Pexal Tecalum

Les créanciers de Pexal Tecalum convoqués

L'entreprise almatoise Pexal Tecalum Canada pourrait reprendre ses opérations d'extrusion d'aluminium dans les prochaines semaines. Les créanciers sont convoqués en assemblée générale mercredi au Palais de justice d'Alma et doivent donner leur accord à la proposition préparée par le Syndic Tremblay et cie en vertu de la Loi sur la faillite et l'insolvabilité.
Selon les documents déposés, depuis l'ouverture en décembre 2014, le bilan des créances de 7 093 420 Canada inc., dont est actionnaire l'homme d'affaires Jean-François Harvey ainsi que Tecalum S.L., s'élève à 4,1 M$. De ce total, 1,9 M$ est dû à des créanciers non garantis. Un total de 117 créanciers figurent dans cette liste parmi lesquels on retrouve Capital Croissance PME pour une somme de 350 000$, le Centre d'entrepreneuriat et d'essaimage de l'UQAC (CEE-UQAC) pour 200 000$, le Centre local de développement Lac-Saint-Jean-Est (196 000$).
La Caisse populaire Desjardins d'Alma se trouve parmi les créanciers garantis pour une somme de 853 502$ ainsi que Développement économique Canada (DEC) pour une somme de 2,1 M$. La colonne des actifs totalise de son côté 2 M$, dont 1,8 M$ en machines, outillage et installations, ce qui laisse un déficit de 2 M$.
Les créanciers ordinaires se partageront une somme de 125 000$ pour un dividende moyen estimé de 7,9% (équivalent de 7,9 cents par dollar de créance).
La proposition déposée prévoit une réorganisation corporative en vue d'une relance des activités.

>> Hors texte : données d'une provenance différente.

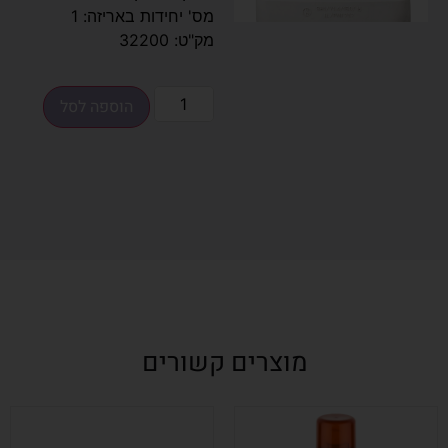
מס' יחידות באריזה: 1
מק"ט: 32200
הוספה לסל
מוצרים קשורים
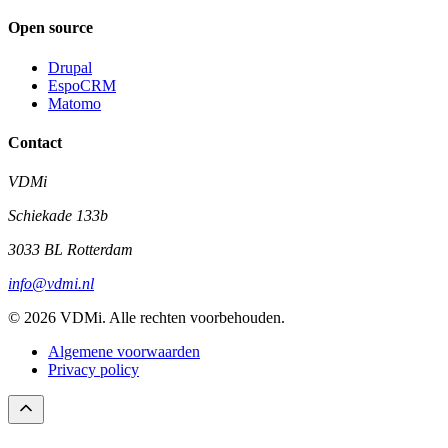
Open source
Drupal
EspoCRM
Matomo
Contact
VDMi
Schiekade 133b
3033 BL Rotterdam
info@vdmi.nl
© 2026 VDMi. Alle rechten voorbehouden.
Algemene voorwaarden
Privacy policy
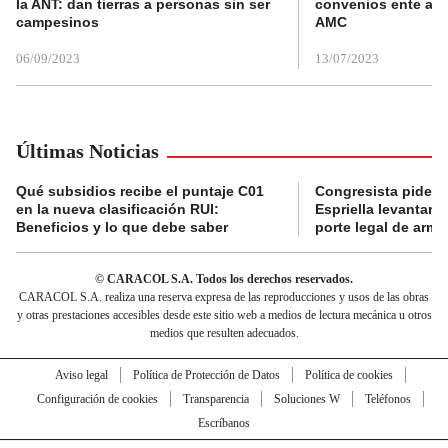
la ANT: dan tierras a personas sin ser
convenios ente alc
campesinos
AMC
06/09/2023
13/07/2023
Últimas Noticias
Qué subsidios recibe el puntaje C01
Congresista pide a
en la nueva clasificación RUI:
Espriella levantar la
Beneficios y lo que debe saber
porte legal de arma
© CARACOL S.A. Todos los derechos reservados.
CARACOL S.A. realiza una reserva expresa de las reproducciones y usos de las obras
y otras prestaciones accesibles desde este sitio web a medios de lectura mecánica u otros
medios que resulten adecuados.
Aviso legal
Política de Protección de Datos
Política de cookies
Configuración de cookies
Transparencia
Soluciones W
Teléfonos
Escríbanos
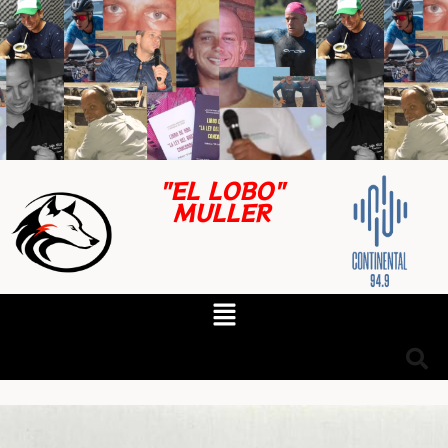
"EL LOBO"
MULLER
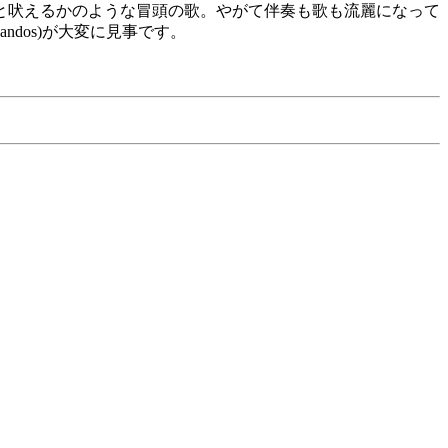
と吠えるかのような冒頭の歌。やがて伴奏も歌も流麗になって
dos)が大変に見事です。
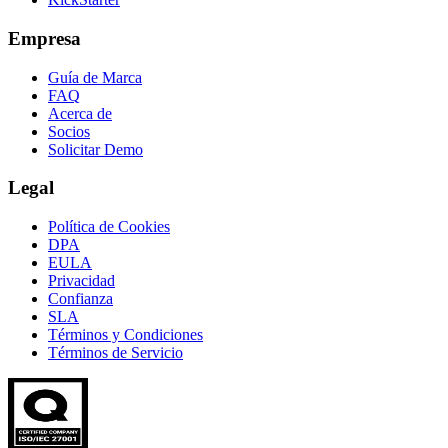
Empresa
Guía de Marca
FAQ
Acerca de
Socios
Solicitar Demo
Legal
Política de Cookies
DPA
EULA
Privacidad
Confianza
SLA
Términos y Condiciones
Términos de Servicio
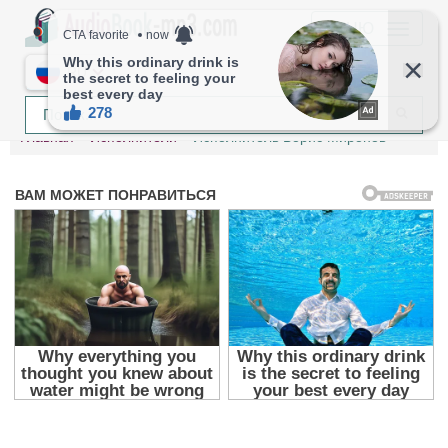
МЕНЮ
RU
Главная
Исполнители
Исполнитель Борис Миронов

Ainsi, toutes les actions de catégorie «A» seront annulées et remplacées par la création d'une nouvelle catégorie «A» émises à 7 093 420 Canada inc. dans une proportion de 51% et à Tecalum S.L pour 49%. On y prévoit l'annulation de l'ancienne convention et la signature d'une nouvelle, ce qui écarte de l'actionnariat deux sociétés à numéros détenus respectivement par Dany Tremblay et Sylvain Gagnon.
Relance
Les actionnaires de la société réorganisée prévoient des mises de fonds et engagements financiers supplémentaires d'une valeur de 700 000$ pour rencontrer les exigences des principaux prêteurs.
Compte tenu que Pexal Tecalum fournit de l'emploi à une trentaine de personnes lorsqu'elle est en marche, en plus des emplois indirects, et que la transformation de l'aluminium est un élément essentiel du noyau industriel, le syndic recommande l'acceptation de la proposition puisque la faillite entraînerait une perte totale pour tous les créanciers ordinaires et une partie des créanciers garantis.
Rappelons qu'en septembre dernier, la compagnie Intégr-Al, qui détenait 12% des actions de Pexal Tecalum, a cédé ses actions à 9210-5097 Québec inc. détenue par Sylvain Gagnon.
Rappelons que les difficultés financières de Pexal Tecalum ont été expliquées par la direction en raison des coûts et temps de démarrage et de rodage plus élevés que prévu ainsi que par un manque de liquidités ainsi qu'un conflit d'actionnaires survenu en 2016.
Invité à commenter le retour possible à la production de Pexal Tecalum, l'homme d'affaires Jean-Fançois Harvey a préféré conserver une réserve en attendant que le juge de la Cour supérieure ne prenne une décision sur la proposition aux créanciers.
Des intervenants impliqués dans le dossier nous ont fait part toutefois de leur confiance dans la relance de l'usine d'autant plus que les clients présents avant la mise sous protection de la Loi sur la faillite ont exprimé la volonté de poursuivre avec Pexal Tecalum. En ce qui a trait au personnel en place, la plupart occupent des emplois temporaires et sont prêts à effectuer un retour.